Wednesday, April 30, 2008

Fed Lowers Rates Yet Again

For the 7th time since last September, the Federal Reserve cut its target for the federal funds rate earlier this week. The rate, charged on overnight loans between banks, now stands at 2%, down a cumulative 3.25 percentage points in the last 8 months. The Fed simultaneously cut the discount rate, charged on direct loans to banks and securities dealers, from 2.5% to 2.25%.

What It Means For Mortgage Rates
Though there is no direct correlation between the fed funds rate and interest rates on mortgage loans, many investors look to the yield on 10 year treasury notes as a barometer for 30 year mortgage rates. While treasuries are considered "risk free," mortgage rates generally about 1.5% to 2.0% (150 to 200 basis points) higher than 10 year treasuries to compensate for the risk that a home loan will not be repaid.

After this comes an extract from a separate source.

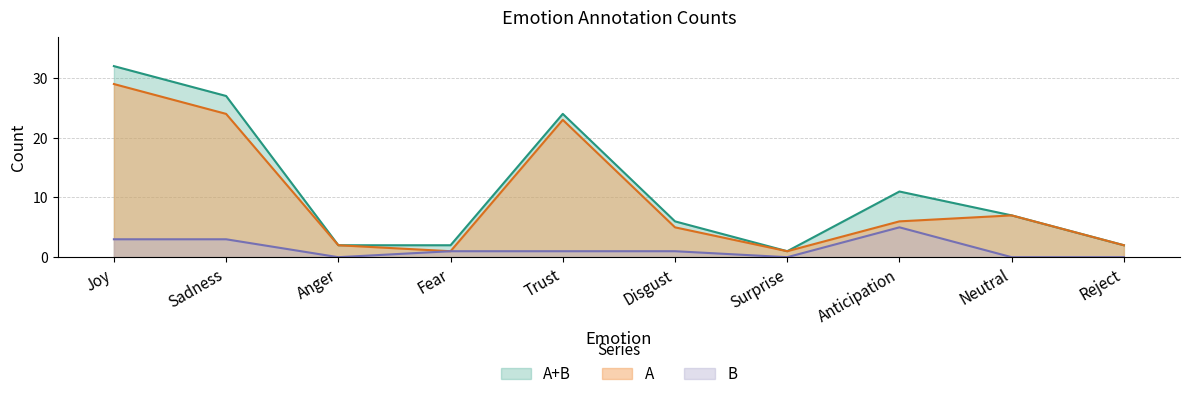

Which has a higher value, Anticipation or Anger?

Anticipation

With the 10 year yield now at 3.86%, rates on 30 year mortgage loans are right around 6%, certainly at the higher end of the historic margin range. This is an indication that buyers of mortgage backed securities are still somewhat risk averse, expecting higher inflation and/or more challenges in the real estate market.

But since most HELOCs (home equity lines of credit) and consumer rates (credit cards, etc.) directly track the prime rate, and the prime rate typically tracks the fed funds rate, expect to see some relief on these rates immediately.